== Task input ==
____________

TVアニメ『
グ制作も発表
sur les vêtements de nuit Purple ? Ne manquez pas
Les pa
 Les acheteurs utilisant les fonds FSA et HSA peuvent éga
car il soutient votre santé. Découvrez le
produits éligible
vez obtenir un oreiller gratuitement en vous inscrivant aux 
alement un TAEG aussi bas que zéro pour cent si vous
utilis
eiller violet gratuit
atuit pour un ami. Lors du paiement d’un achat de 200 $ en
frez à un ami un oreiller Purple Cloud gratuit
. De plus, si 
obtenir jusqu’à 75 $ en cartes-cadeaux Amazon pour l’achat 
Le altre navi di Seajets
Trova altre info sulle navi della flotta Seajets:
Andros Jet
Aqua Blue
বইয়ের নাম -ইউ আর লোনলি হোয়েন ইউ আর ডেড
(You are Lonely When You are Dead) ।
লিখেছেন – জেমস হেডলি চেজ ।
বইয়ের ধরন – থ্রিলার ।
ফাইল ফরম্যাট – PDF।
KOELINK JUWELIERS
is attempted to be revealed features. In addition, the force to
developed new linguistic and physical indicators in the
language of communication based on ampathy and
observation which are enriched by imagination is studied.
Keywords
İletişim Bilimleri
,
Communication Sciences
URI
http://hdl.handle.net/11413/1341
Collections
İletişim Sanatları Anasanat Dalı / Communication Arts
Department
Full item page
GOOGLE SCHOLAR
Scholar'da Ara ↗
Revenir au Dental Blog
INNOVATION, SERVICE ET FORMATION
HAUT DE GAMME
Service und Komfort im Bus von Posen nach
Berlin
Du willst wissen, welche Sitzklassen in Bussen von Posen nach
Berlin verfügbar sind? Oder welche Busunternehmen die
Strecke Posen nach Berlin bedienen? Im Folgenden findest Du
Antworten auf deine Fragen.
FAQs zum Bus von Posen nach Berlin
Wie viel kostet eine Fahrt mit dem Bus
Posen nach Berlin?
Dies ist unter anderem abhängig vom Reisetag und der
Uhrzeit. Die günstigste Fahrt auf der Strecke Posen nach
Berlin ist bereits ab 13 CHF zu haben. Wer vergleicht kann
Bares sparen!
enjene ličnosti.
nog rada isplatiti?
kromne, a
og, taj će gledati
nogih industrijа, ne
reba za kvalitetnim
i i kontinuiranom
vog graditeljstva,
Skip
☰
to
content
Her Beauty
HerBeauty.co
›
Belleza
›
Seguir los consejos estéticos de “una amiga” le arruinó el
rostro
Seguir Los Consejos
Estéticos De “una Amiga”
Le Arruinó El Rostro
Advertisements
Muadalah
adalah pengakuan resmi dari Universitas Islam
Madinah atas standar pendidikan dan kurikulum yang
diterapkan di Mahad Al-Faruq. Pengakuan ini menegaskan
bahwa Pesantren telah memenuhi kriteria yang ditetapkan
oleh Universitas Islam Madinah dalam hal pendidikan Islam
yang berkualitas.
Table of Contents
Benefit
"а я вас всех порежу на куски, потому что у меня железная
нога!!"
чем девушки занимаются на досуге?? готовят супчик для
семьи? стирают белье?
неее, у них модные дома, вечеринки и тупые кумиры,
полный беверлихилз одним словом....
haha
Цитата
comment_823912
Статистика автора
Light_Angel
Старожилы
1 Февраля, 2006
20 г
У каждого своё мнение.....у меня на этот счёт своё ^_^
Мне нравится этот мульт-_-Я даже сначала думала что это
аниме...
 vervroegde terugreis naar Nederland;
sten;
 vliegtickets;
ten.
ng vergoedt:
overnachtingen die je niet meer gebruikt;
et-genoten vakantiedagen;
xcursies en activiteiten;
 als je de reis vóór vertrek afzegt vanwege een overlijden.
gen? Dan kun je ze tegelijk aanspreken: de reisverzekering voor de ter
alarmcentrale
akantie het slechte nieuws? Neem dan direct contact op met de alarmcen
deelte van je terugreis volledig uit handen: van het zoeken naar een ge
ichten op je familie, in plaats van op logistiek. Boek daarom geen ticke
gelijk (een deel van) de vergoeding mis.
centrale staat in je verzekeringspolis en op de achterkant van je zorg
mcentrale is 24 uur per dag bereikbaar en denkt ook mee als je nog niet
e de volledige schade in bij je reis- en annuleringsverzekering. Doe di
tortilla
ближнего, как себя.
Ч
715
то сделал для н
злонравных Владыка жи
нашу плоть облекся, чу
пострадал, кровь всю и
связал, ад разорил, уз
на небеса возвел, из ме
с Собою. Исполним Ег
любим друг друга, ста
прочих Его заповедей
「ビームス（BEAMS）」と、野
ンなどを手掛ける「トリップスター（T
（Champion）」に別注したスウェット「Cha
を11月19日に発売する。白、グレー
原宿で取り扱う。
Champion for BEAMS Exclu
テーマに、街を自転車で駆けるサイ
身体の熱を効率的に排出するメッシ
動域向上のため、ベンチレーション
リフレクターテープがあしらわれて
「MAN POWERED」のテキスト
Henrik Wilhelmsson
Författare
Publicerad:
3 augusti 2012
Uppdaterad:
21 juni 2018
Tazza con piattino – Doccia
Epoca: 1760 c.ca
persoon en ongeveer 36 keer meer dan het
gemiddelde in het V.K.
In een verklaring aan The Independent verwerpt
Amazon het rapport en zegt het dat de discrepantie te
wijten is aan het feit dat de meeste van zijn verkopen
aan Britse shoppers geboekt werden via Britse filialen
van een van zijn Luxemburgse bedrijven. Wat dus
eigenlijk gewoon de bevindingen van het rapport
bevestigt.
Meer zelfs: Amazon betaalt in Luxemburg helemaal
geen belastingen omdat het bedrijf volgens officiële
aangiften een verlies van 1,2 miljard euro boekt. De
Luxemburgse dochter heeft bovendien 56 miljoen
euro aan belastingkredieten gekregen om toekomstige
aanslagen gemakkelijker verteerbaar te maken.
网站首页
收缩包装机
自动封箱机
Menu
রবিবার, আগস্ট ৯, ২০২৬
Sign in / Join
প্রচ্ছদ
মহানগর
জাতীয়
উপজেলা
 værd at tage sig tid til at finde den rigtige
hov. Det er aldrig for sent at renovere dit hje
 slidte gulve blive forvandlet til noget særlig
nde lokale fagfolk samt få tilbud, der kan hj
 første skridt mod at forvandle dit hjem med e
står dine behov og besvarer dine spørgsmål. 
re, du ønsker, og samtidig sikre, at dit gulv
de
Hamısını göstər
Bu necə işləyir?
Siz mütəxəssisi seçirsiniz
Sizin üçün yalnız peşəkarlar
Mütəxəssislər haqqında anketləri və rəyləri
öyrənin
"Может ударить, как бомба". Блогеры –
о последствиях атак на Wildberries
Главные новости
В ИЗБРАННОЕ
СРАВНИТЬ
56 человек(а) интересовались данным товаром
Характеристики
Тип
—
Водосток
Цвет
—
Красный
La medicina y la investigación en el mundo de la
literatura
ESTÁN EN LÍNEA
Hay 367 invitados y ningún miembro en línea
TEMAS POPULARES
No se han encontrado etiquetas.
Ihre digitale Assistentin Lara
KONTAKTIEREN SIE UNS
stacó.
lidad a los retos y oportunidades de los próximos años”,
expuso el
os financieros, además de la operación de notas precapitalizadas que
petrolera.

____________

== Task instructions ==
Rewrite the lines of all the records above, replacing "Posen" with "Poznań" wherever it occurs and leaving everything else unchanged.

== Task result ==
TVアニメ『
グ制作も発表
sur les vêtements de nuit Purple ? Ne manquez pas
Les pa
 Les acheteurs utilisant les fonds FSA et HSA peuvent éga
car il soutient votre santé. Découvrez le
produits éligible
vez obtenir un oreiller gratuitement en vous inscrivant aux 
alement un TAEG aussi bas que zéro pour cent si vous
utilis
eiller violet gratuit
atuit pour un ami. Lors du paiement d’un achat de 200 $ en
frez à un ami un oreiller Purple Cloud gratuit
. De plus, si 
obtenir jusqu’à 75 $ en cartes-cadeaux Amazon pour l’achat 
Le altre navi di Seajets
Trova altre info sulle navi della flotta Seajets:
Andros Jet
Aqua Blue
বইয়ের নাম -ইউ আর লোনলি হোয়েন ইউ আর ডেড
(You are Lonely When You are Dead) ।
লিখেছেন – জেমস হেডলি চেজ ।
বইয়ের ধরন – থ্রিলার ।
ফাইল ফরম্যাট – PDF।
KOELINK JUWELIERS
is attempted to be revealed features. In addition, the force to
developed new linguistic and physical indicators in the
language of communication based on ampathy and
observation which are enriched by imagination is studied.
Keywords
İletişim Bilimleri
,
Communication Sciences
URI
http://hdl.handle.net/11413/1341
Collections
İletişim Sanatları Anasanat Dalı / Communication Arts
Department
Full item page
GOOGLE SCHOLAR
Scholar'da Ara ↗
Revenir au Dental Blog
INNOVATION, SERVICE ET FORMATION
HAUT DE GAMME
Service und Komfort im Bus von Poznań nach
Berlin
Du willst wissen, welche Sitzklassen in Bussen von Poznań nach
Berlin verfügbar sind? Oder welche Busunternehmen die
Strecke Poznań nach Berlin bedienen? Im Folgenden findest Du
Antworten auf deine Fragen.
FAQs zum Bus von Poznań nach Berlin
Wie viel kostet eine Fahrt mit dem Bus
Poznań nach Berlin?
Dies ist unter anderem abhängig vom Reisetag und der
Uhrzeit. Die günstigste Fahrt auf der Strecke Poznań nach
Berlin ist bereits ab 13 CHF zu haben. Wer vergleicht kann
Bares sparen!
enjene ličnosti.
nog rada isplatiti?
kromne, a
og, taj će gledati
nogih industrijа, ne
reba za kvalitetnim
i i kontinuiranom
vog graditeljstva,
Skip
☰
to
content
Her Beauty
HerBeauty.co
›
Belleza
›
Seguir los consejos estéticos de “una amiga” le arruinó el
rostro
Seguir Los Consejos
Estéticos De “una Amiga”
Le Arruinó El Rostro
Advertisements
Muadalah
adalah pengakuan resmi dari Universitas Islam
Madinah atas standar pendidikan dan kurikulum yang
diterapkan di Mahad Al-Faruq. Pengakuan ini menegaskan
bahwa Pesantren telah memenuhi kriteria yang ditetapkan
oleh Universitas Islam Madinah dalam hal pendidikan Islam
yang berkualitas.
Table of Contents
Benefit
"а я вас всех порежу на куски, потому что у меня железная
нога!!"
чем девушки занимаются на досуге?? готовят супчик для
семьи? стирают белье?
неее, у них модные дома, вечеринки и тупые кумиры,
полный беверлихилз одним словом....
haha
Цитата
comment_823912
Статистика автора
Light_Angel
Старожилы
1 Февраля, 2006
20 г
У каждого своё мнение.....у меня на этот счёт своё ^_^
Мне нравится этот мульт-_-Я даже сначала думала что это
аниме...
 vervroegde terugreis naar Nederland;
sten;
 vliegtickets;
ten.
ng vergoedt:
overnachtingen die je niet meer gebruikt;
et-genoten vakantiedagen;
xcursies en activiteiten;
 als je de reis vóór vertrek afzegt vanwege een overlijden.
gen? Dan kun je ze tegelijk aanspreken: de reisverzekering voor de ter
alarmcentrale
akantie het slechte nieuws? Neem dan direct contact op met de alarmcen
deelte van je terugreis volledig uit handen: van het zoeken naar een ge
ichten op je familie, in plaats van op logistiek. Boek daarom geen ticke
gelijk (een deel van) de vergoeding mis.
centrale staat in je verzekeringspolis en op de achterkant van je zorg
mcentrale is 24 uur per dag bereikbaar en denkt ook mee als je nog niet
e de volledige schade in bij je reis- en annuleringsverzekering. Doe di
tortilla
ближнего, как себя.
Ч
715
то сделал для н
злонравных Владыка жи
нашу плоть облекся, чу
пострадал, кровь всю и
связал, ад разорил, уз
на небеса возвел, из ме
с Собою. Исполним Ег
любим друг друга, ста
прочих Его заповедей
「ビームス（BEAMS）」と、野
ンなどを手掛ける「トリップスター（T
（Champion）」に別注したスウェット「Cha
を11月19日に発売する。白、グレー
原宿で取り扱う。
Champion for BEAMS Exclu
テーマに、街を自転車で駆けるサイ
身体の熱を効率的に排出するメッシ
動域向上のため、ベンチレーション
リフレクターテープがあしらわれて
「MAN POWERED」のテキスト
Henrik Wilhelmsson
Författare
Publicerad:
3 augusti 2012
Uppdaterad:
21 juni 2018
Tazza con piattino – Doccia
Epoca: 1760 c.ca
persoon en ongeveer 36 keer meer dan het
gemiddelde in het V.K.
In een verklaring aan The Independent verwerpt
Amazon het rapport en zegt het dat de discrepantie te
wijten is aan het feit dat de meeste van zijn verkopen
aan Britse shoppers geboekt werden via Britse filialen
van een van zijn Luxemburgse bedrijven. Wat dus
eigenlijk gewoon de bevindingen van het rapport
bevestigt.
Meer zelfs: Amazon betaalt in Luxemburg helemaal
geen belastingen omdat het bedrijf volgens officiële
aangiften een verlies van 1,2 miljard euro boekt. De
Luxemburgse dochter heeft bovendien 56 miljoen
euro aan belastingkredieten gekregen om toekomstige
aanslagen gemakkelijker verteerbaar te maken.
网站首页
收缩包装机
自动封箱机
Menu
রবিবার, আগস্ট ৯, ২০২৬
Sign in / Join
প্রচ্ছদ
মহানগর
জাতীয়
উপজেলা
 værd at tage sig tid til at finde den rigtige
hov. Det er aldrig for sent at renovere dit hje
 slidte gulve blive forvandlet til noget særlig
nde lokale fagfolk samt få tilbud, der kan hj
 første skridt mod at forvandle dit hjem med e
står dine behov og besvarer dine spørgsmål. 
re, du ønsker, og samtidig sikre, at dit gulv
de
Hamısını göstər
Bu necə işləyir?
Siz mütəxəssisi seçirsiniz
Sizin üçün yalnız peşəkarlar
Mütəxəssislər haqqında anketləri və rəyləri
öyrənin
"Может ударить, как бомба". Блогеры –
о последствиях атак на Wildberries
Главные новости
В ИЗБРАННОЕ
СРАВНИТЬ
56 человек(а) интересовались данным товаром
Характеристики
Тип
—
Водосток
Цвет
—
Красный
La medicina y la investigación en el mundo de la
literatura
ESTÁN EN LÍNEA
Hay 367 invitados y ningún miembro en línea
TEMAS POPULARES
No se han encontrado etiquetas.
Ihre digitale Assistentin Lara
KONTAKTIEREN SIE UNS
stacó.
lidad a los retos y oportunidades de los próximos años”,
expuso el
os financieros, además de la operación de notas precapitalizadas que
petrolera.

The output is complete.